The FSSAI compliance adds another layer. Lab testing of milk samples. Documentation of supplier chains. Cold chain validation for transport. Registration fees. Annual renewals, until the 2026 amendments moved licensing towards a perpetual model. For a shop running on this margin, every new line item is a conversation about whether the price moves up by 20 rupees a kilo or 50.

THE COMMUNITIES THAT KEPT IT GOING

The Parsi community in Bombay numbered roughly 110,000 in the 1940s. Today it sits at around 40,000 in the city. The customer base for a shop named Parsi Dairy Farm has, on paper, shrunk by more than half. The shop is busier than it has ever been.

The explanation is simple. The clientele is not Parsi. It has not been Parsi for a long time. The shop sells to Gujarati families ordering for weddings, to Marwari households stocking up for Diwali, to Bohra customers who know exactly which mithai will hold for the drive to Bhendi Bazaar, to film crews ordering boxes for sets, to office assistants buying small packs for their bosses' tea trays. The Parsi name is the signature. The customer is the city.

Which is the part the new regulation does not threaten and the new prices do not erode. A shop that has survived two world wars, Partition, the textile strike, demonetisation, the pandemic, and the rise of cloud kitchens is not going to be undone by a registration form. It will adapt. It will absorb the 2 rupees a litre. It will pass on what it cannot absorb. It will continue to make mawa in the morning that is gone by evening.

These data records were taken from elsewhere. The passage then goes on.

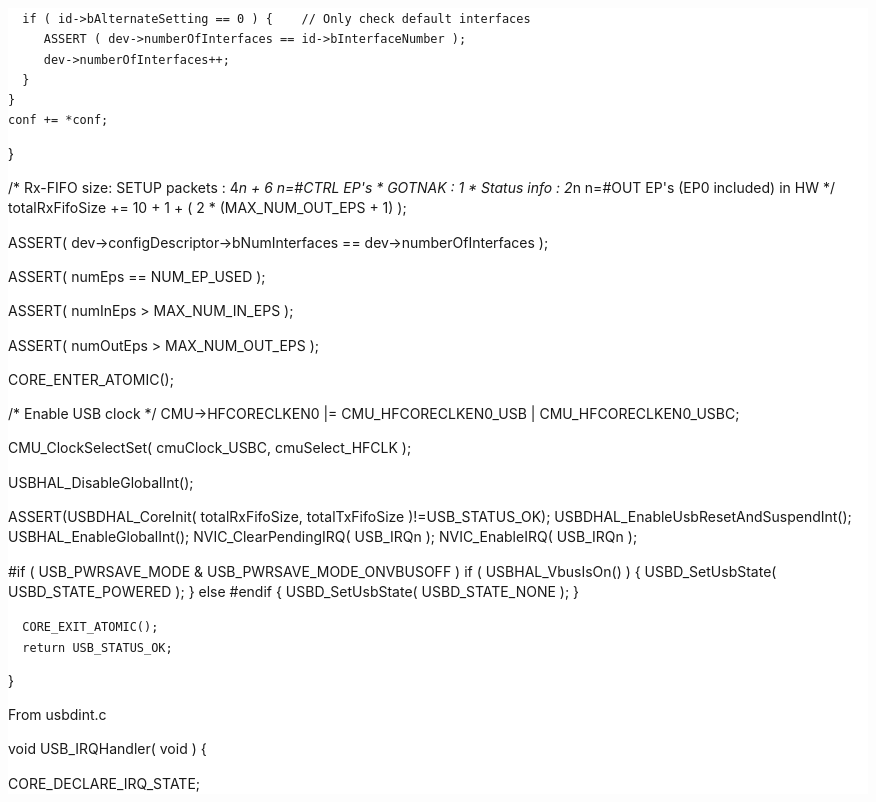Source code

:       if ( id->bAlternateSetting == 0 ) {    // Only check default interfaces
         ASSERT ( dev->numberOfInterfaces == id->bInterfaceNumber );
         dev->numberOfInterfaces++;
      }
    }
    conf += *conf;
  }

   /* Rx-FIFO size: SETUP packets : 4*n + 6    n=#CTRL EP's
    *               GOTNAK        : 1
    *               Status info   : 2*n        n=#OUT EP's (EP0 included) in HW
    */
   totalRxFifoSize += 10 + 1 + ( 2 * (MAX_NUM_OUT_EPS + 1) );

   ASSERT( dev->configDescriptor->bNumInterfaces == dev->numberOfInterfaces );

   ASSERT( numEps == NUM_EP_USED );

   ASSERT( numInEps > MAX_NUM_IN_EPS );

   ASSERT( numOutEps > MAX_NUM_OUT_EPS );

   CORE_ENTER_ATOMIC();

  /* Enable USB clock */
  CMU->HFCORECLKEN0 |= CMU_HFCORECLKEN0_USB | CMU_HFCORECLKEN0_USBC;

   CMU_ClockSelectSet( cmuClock_USBC, cmuSelect_HFCLK );

   USBHAL_DisableGlobalInt();

   ASSERT(USBDHAL_CoreInit( totalRxFifoSize, totalTxFifoSize )!=USB_STATUS_OK);
      USBDHAL_EnableUsbResetAndSuspendInt();
      USBHAL_EnableGlobalInt();
      NVIC_ClearPendingIRQ( USB_IRQn );
      NVIC_EnableIRQ( USB_IRQn );

   #if ( USB_PWRSAVE_MODE & USB_PWRSAVE_MODE_ONVBUSOFF )
      if ( USBHAL_VbusIsOn() ) {
         USBD_SetUsbState( USBD_STATE_POWERED );
      }
      else
   #endif
      {
         USBD_SetUsbState( USBD_STATE_NONE );
      }

      CORE_EXIT_ATOMIC();
      return USB_STATUS_OK;
   }

From usbdint.c


   void USB_IRQHandler( void ) {


   CORE_DECLARE_IRQ_STATE;
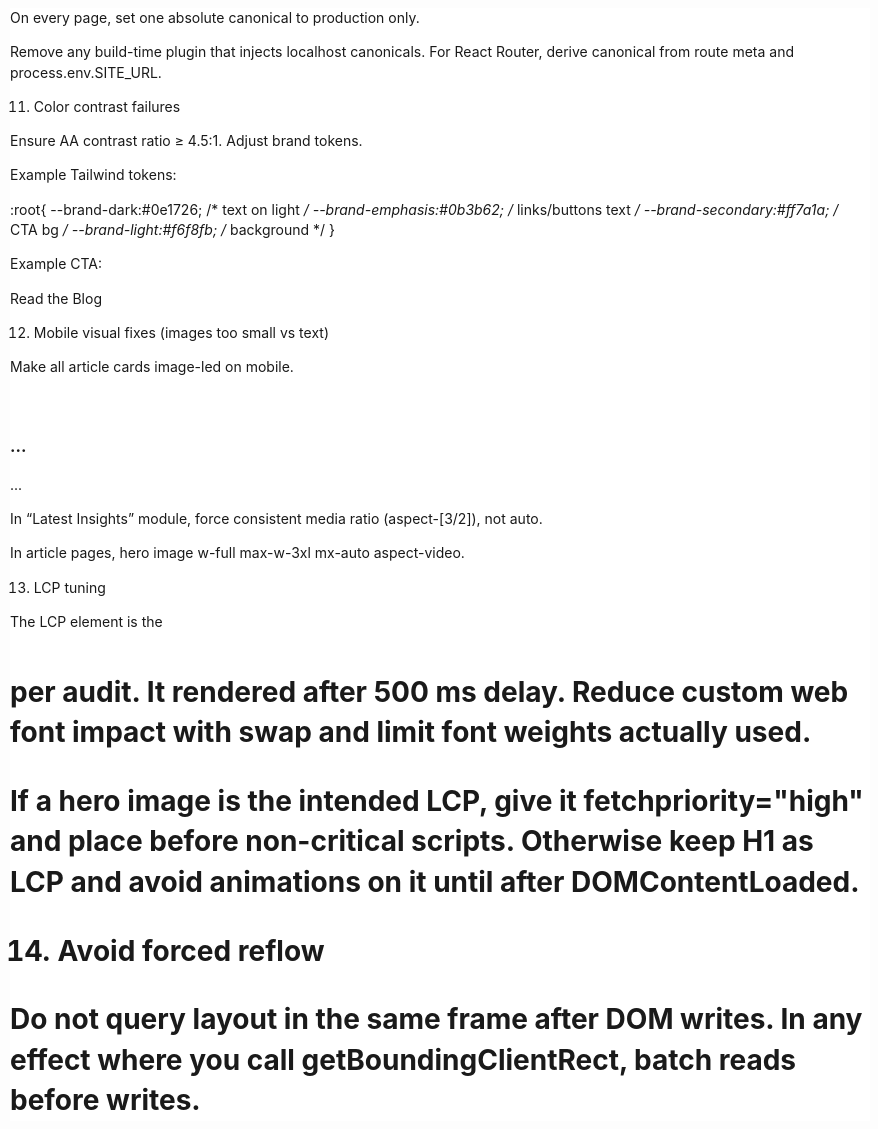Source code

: On every page, set one absolute canonical to production only.

<link rel="canonical" href="https://trueallyguide.com/">


Remove any build-time plugin that injects localhost canonicals. For React Router, derive canonical from route meta and process.env.SITE_URL.

11) Color contrast failures

Ensure AA contrast ratio ≥ 4.5:1. Adjust brand tokens.

Example Tailwind tokens:

:root{
  --brand-dark:#0e1726;           /* text on light */
  --brand-emphasis:#0b3b62;       /* links/buttons text */
  --brand-secondary:#ff7a1a;      /* CTA bg */
  --brand-light:#f6f8fb;          /* background */
}


Example CTA:

<a className="inline-flex items-center rounded-full px-6 py-3 font-semibold bg-[var(--brand-secondary)] text-white hover:opacity-90 focus:outline-none focus:ring-2 focus:ring-offset-2 focus:ring-[var(--brand-secondary)]">Read the Blog</a>

12) Mobile visual fixes (images too small vs text)

Make all article cards image-led on mobile.

<div className="grid grid-cols-1 sm:grid-cols-2 lg:grid-cols-3 gap-6">
  <article className="overflow-hidden rounded-2xl border">
    <img className="w-full aspect-[3/2] object-cover" ... />
    <div className="p-5">
      <h3 className="text-xl font-bold leading-tight">...</h3>
      <p className="mt-2 text-sm text-muted-foreground line-clamp-3">...</p>
    </div>
  </article>
</div>


In “Latest Insights” module, force consistent media ratio (aspect-[3/2]), not auto.

In article pages, hero image w-full max-w-3xl mx-auto aspect-video.

13) LCP tuning

The LCP element is the <h1> per audit. It rendered after 500 ms delay. Reduce custom web font impact with swap and limit font weights actually used.

If a hero image is the intended LCP, give it fetchpriority="high" and place before non-critical scripts. Otherwise keep H1 as LCP and avoid animations on it until after DOMContentLoaded.

14) Avoid forced reflow

Do not query layout in the same frame after DOM writes. In any effect where you call getBoundingClientRect, batch reads before writes.
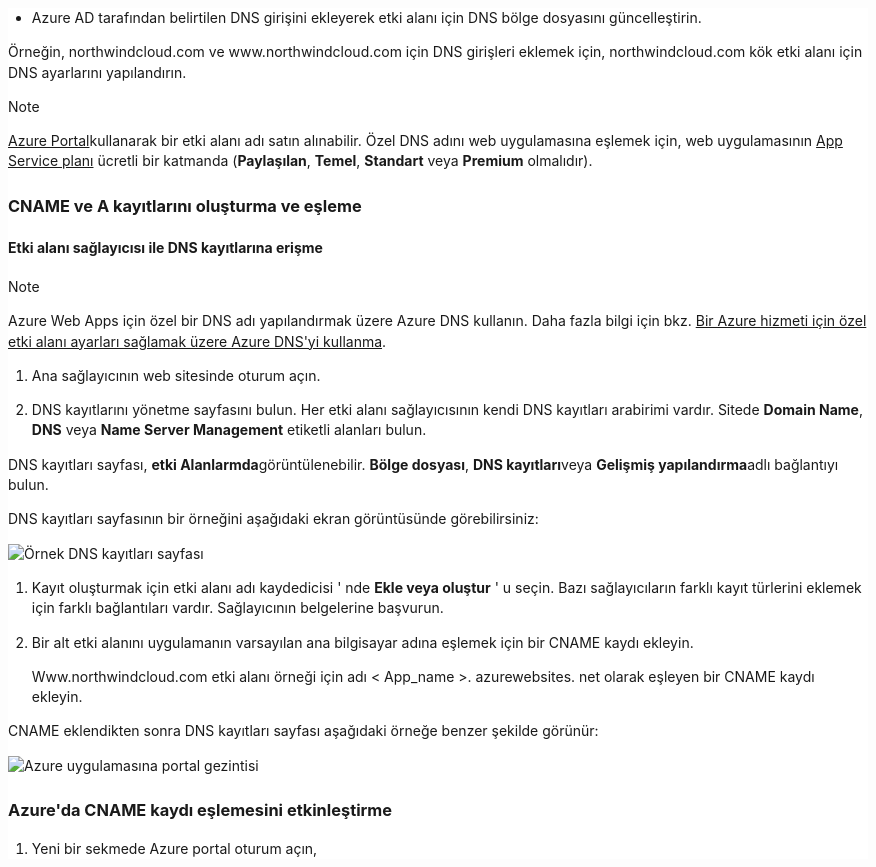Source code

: -   Azure AD tarafından belirtilen DNS girişini ekleyerek etki alanı için DNS bölge dosyasını güncelleştirin.

Örneğin, northwindcloud.com ve www\.northwindcloud.com için DNS girişleri eklemek için, northwindcloud.com kök etki alanı için DNS ayarlarını yapılandırın.

> [!Note]  
>  [Azure Portal](https://docs.microsoft.com/azure/app-service/manage-custom-dns-buy-domain)kullanarak bir etki alanı adı satın alınabilir. Özel DNS adını web uygulamasına eşlemek için, web uygulamasının [App Service planı](https://azure.microsoft.com/pricing/details/app-service/) ücretli bir katmanda (**Paylaşılan**, **Temel**, **Standart** veya **Premium** olmalıdır).



### <a name="create-and-map-cname-and-a-records"></a>CNAME ve A kayıtlarını oluşturma ve eşleme

#### <a name="access-dns-records-with-domain-provider"></a>Etki alanı sağlayıcısı ile DNS kayıtlarına erişme

> [!Note]  
>  Azure Web Apps için özel bir DNS adı yapılandırmak üzere Azure DNS kullanın. Daha fazla bilgi için bkz. [Bir Azure hizmeti için özel etki alanı ayarları sağlamak üzere Azure DNS'yi kullanma](https://docs.microsoft.com/azure/dns/dns-custom-domain).

1.  Ana sağlayıcının web sitesinde oturum açın.

2.  DNS kayıtlarını yönetme sayfasını bulun. Her etki alanı sağlayıcısının kendi DNS kayıtları arabirimi vardır. Sitede **Domain Name**, **DNS** veya **Name Server Management** etiketli alanları bulun.

DNS kayıtları sayfası, **etki Alanlarmda**görüntülenebilir. **Bölge dosyası**, **DNS kayıtları**veya **Gelişmiş yapılandırma**adlı bağlantıyı bulun.

DNS kayıtları sayfasının bir örneğini aşağıdaki ekran görüntüsünde görebilirsiniz:

![Örnek DNS kayıtları sayfası](media/azure-stack-solution-geo-distributed/image28.png)

1. Kayıt oluşturmak için etki alanı adı kaydedicisi ' nde **Ekle veya oluştur** ' u seçin. Bazı sağlayıcıların farklı kayıt türlerini eklemek için farklı bağlantıları vardır. Sağlayıcının belgelerine başvurun.

2. Bir alt etki alanını uygulamanın varsayılan ana bilgisayar adına eşlemek için bir CNAME kaydı ekleyin.

   Www.northwindcloud.com etki alanı örneği için adı < App\_name >. azurewebsites. net olarak eşleyen bir CNAME kaydı ekleyin.

CNAME eklendikten sonra DNS kayıtları sayfası aşağıdaki örneğe benzer şekilde görünür:

![Azure uygulamasına portal gezintisi](media/azure-stack-solution-geo-distributed/image29.png)

### <a name="enable-the-cname-record-mapping-in-azure"></a>Azure'da CNAME kaydı eşlemesini etkinleştirme

1. Yeni bir sekmede Azure portal oturum açın,
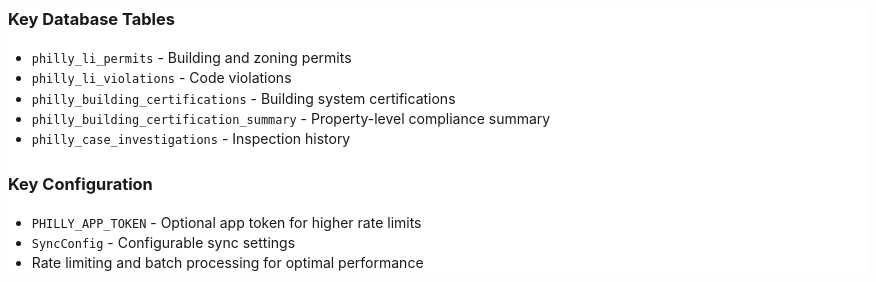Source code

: ### Key Database Tables
- `philly_li_permits` - Building and zoning permits
- `philly_li_violations` - Code violations
- `philly_building_certifications` - Building system certifications
- `philly_building_certification_summary` - Property-level compliance summary
- `philly_case_investigations` - Inspection history

### Key Configuration
- `PHILLY_APP_TOKEN` - Optional app token for higher rate limits
- `SyncConfig` - Configurable sync settings
- Rate limiting and batch processing for optimal performance

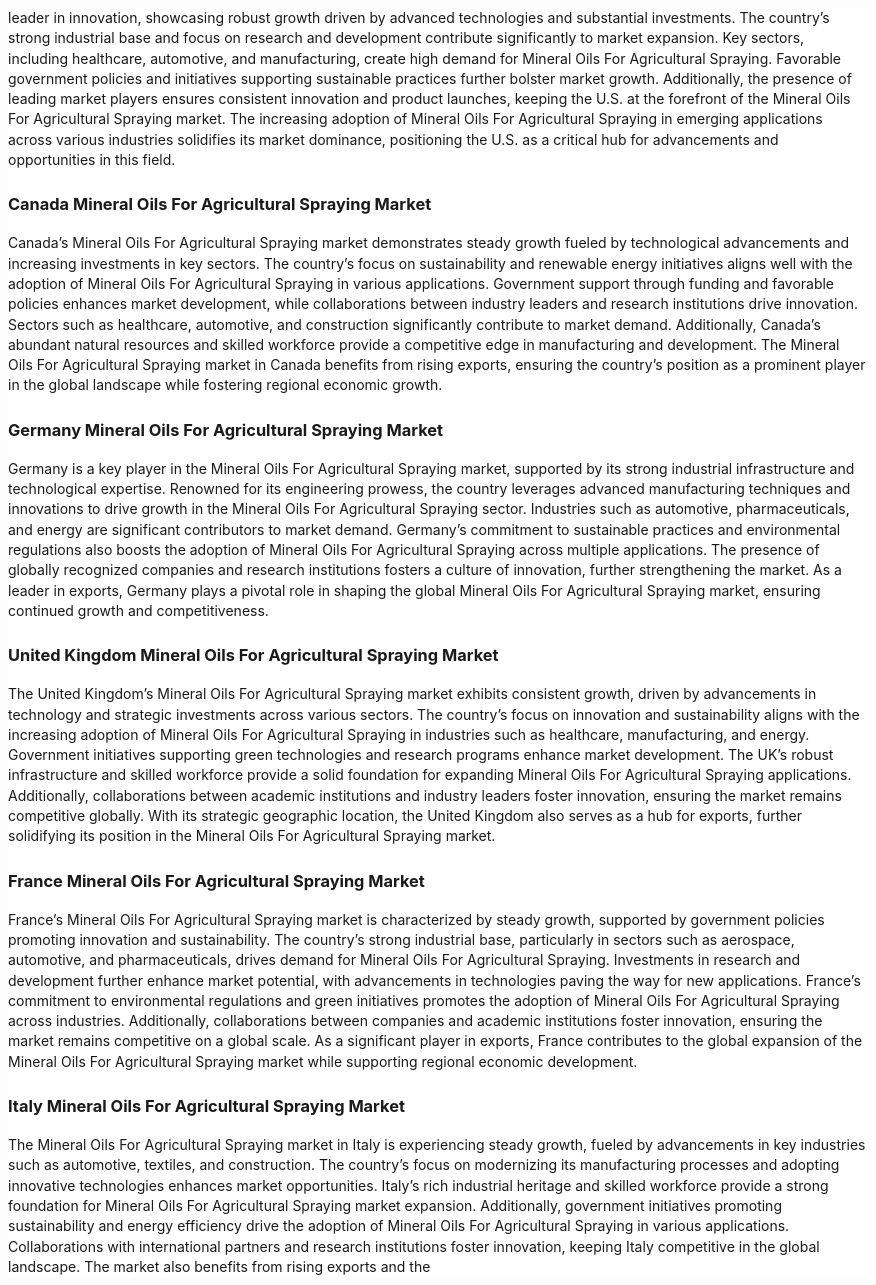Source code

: leader in innovation, showcasing robust growth driven by advanced technologies and substantial investments. The country&rsquo;s strong industrial base and focus on research and development contribute significantly to market expansion. Key sectors, including healthcare, automotive, and manufacturing, create high demand for Mineral Oils For Agricultural Spraying. Favorable government policies and initiatives supporting sustainable practices further bolster market growth. Additionally, the presence of leading market players ensures consistent innovation and product launches, keeping the U.S. at the forefront of the Mineral Oils For Agricultural Spraying market. The increasing adoption of Mineral Oils For Agricultural Spraying in emerging applications across various industries solidifies its market dominance, positioning the U.S. as a critical hub for advancements and opportunities in this field.</p><h3>Canada Mineral Oils For Agricultural Spraying Market</h3><p>Canada&rsquo;s Mineral Oils For Agricultural Spraying market demonstrates steady growth fueled by technological advancements and increasing investments in key sectors. The country&rsquo;s focus on sustainability and renewable energy initiatives aligns well with the adoption of Mineral Oils For Agricultural Spraying in various applications. Government support through funding and favorable policies enhances market development, while collaborations between industry leaders and research institutions drive innovation. Sectors such as healthcare, automotive, and construction significantly contribute to market demand. Additionally, Canada&rsquo;s abundant natural resources and skilled workforce provide a competitive edge in manufacturing and development. The Mineral Oils For Agricultural Spraying market in Canada benefits from rising exports, ensuring the country&rsquo;s position as a prominent player in the global landscape while fostering regional economic growth.</p><h3>Germany Mineral Oils For Agricultural Spraying Market</h3><p>Germany is a key player in the Mineral Oils For Agricultural Spraying market, supported by its strong industrial infrastructure and technological expertise. Renowned for its engineering prowess, the country leverages advanced manufacturing techniques and innovations to drive growth in the Mineral Oils For Agricultural Spraying sector. Industries such as automotive, pharmaceuticals, and energy are significant contributors to market demand. Germany&rsquo;s commitment to sustainable practices and environmental regulations also boosts the adoption of Mineral Oils For Agricultural Spraying across multiple applications. The presence of globally recognized companies and research institutions fosters a culture of innovation, further strengthening the market. As a leader in exports, Germany plays a pivotal role in shaping the global Mineral Oils For Agricultural Spraying market, ensuring continued growth and competitiveness.</p><h3>United Kingdom Mineral Oils For Agricultural Spraying Market</h3><p>The United Kingdom&rsquo;s Mineral Oils For Agricultural Spraying market exhibits consistent growth, driven by advancements in technology and strategic investments across various sectors. The country&rsquo;s focus on innovation and sustainability aligns with the increasing adoption of Mineral Oils For Agricultural Spraying in industries such as healthcare, manufacturing, and energy. Government initiatives supporting green technologies and research programs enhance market development. The UK&rsquo;s robust infrastructure and skilled workforce provide a solid foundation for expanding Mineral Oils For Agricultural Spraying applications. Additionally, collaborations between academic institutions and industry leaders foster innovation, ensuring the market remains competitive globally. With its strategic geographic location, the United Kingdom also serves as a hub for exports, further solidifying its position in the Mineral Oils For Agricultural Spraying market.</p><h3>France Mineral Oils For Agricultural Spraying Market</h3><p>France&rsquo;s Mineral Oils For Agricultural Spraying market is characterized by steady growth, supported by government policies promoting innovation and sustainability. The country&rsquo;s strong industrial base, particularly in sectors such as aerospace, automotive, and pharmaceuticals, drives demand for Mineral Oils For Agricultural Spraying. Investments in research and development further enhance market potential, with advancements in technologies paving the way for new applications. France&rsquo;s commitment to environmental regulations and green initiatives promotes the adoption of Mineral Oils For Agricultural Spraying across industries. Additionally, collaborations between companies and academic institutions foster innovation, ensuring the market remains competitive on a global scale. As a significant player in exports, France contributes to the global expansion of the Mineral Oils For Agricultural Spraying market while supporting regional economic development.</p><h3>Italy Mineral Oils For Agricultural Spraying Market</h3><p>The Mineral Oils For Agricultural Spraying market in Italy is experiencing steady growth, fueled by advancements in key industries such as automotive, textiles, and construction. The country&rsquo;s focus on modernizing its manufacturing processes and adopting innovative technologies enhances market opportunities. Italy&rsquo;s rich industrial heritage and skilled workforce provide a strong foundation for Mineral Oils For Agricultural Spraying market expansion. Additionally, government initiatives promoting sustainability and energy efficiency drive the adoption of Mineral Oils For Agricultural Spraying in various applications. Collaborations with international partners and research institutions foster innovation, keeping Italy competitive in the global landscape. The market also benefits from rising exports and the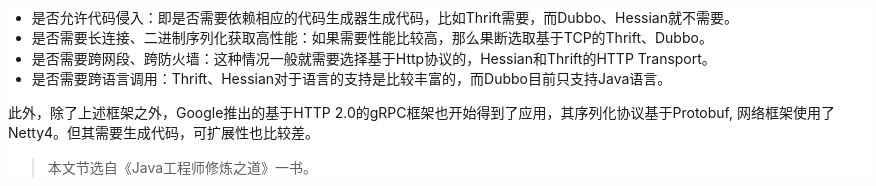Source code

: - 是否允许代码侵入：即是否需要依赖相应的代码生成器生成代码，比如Thrift需要，而Dubbo、Hessian就不需要。
- 是否需要长连接、二进制序列化获取高性能：如果需要性能比较高，那么果断选取基于TCP的Thrift、Dubbo。
- 是否需要跨网段、跨防火墙：这种情况一般就需要选择基于Http协议的，Hessian和Thrift的HTTP Transport。
- 是否需要跨语言调用：Thrift、Hessian对于语言的支持是比较丰富的，而Dubbo目前只支持Java语言。

此外，除了上述框架之外，Google推出的基于HTTP 2.0的gRPC框架也开始得到了应用，其序列化协议基于Protobuf, 网络框架使用了Netty4。但其需要生成代码，可扩展性也比较差。

> 本文节选自《Java工程师修炼之道》一书。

THE LAST KADAI ON THE LANE

Walk past the shop on a Saturday afternoon. The line is at the door. The boxes are being tied with string, not sealed with stickers. The pedha is warm. The man behind the counter knows three of the people in the queue by name and the order before they say it.

This is the entire business model. Not a chain. Not a brand. A lane, a kadai, a recipe, and one more generation that has decided not to add preservatives.

A hundred and eight years in, the milk is still made the same day it is sold.

Field Notes

Quick reference
TIMELINE

Fifteen litres of milk make three kilograms of mawa. The arithmetic has not changed since the Mughals.

REGULATION

FSSAI imposed a 1 lakh rupee penalty on Heritage Foods. The smaller you are, the harder it hits.

COMMUNITY

The Parsi community in Bombay: 110,000 in the 1940s. Around 40,000 today. The shop is busier than ever.

PRODUCTION

Three to four hours of one person's labour, on one stove, for one batch. No preservatives means same-day sale or it gets thrown away.

LOCATION

Princess Street was carved through the Kalbadevi grid in 1905, named after Princess Mary, widened for trams.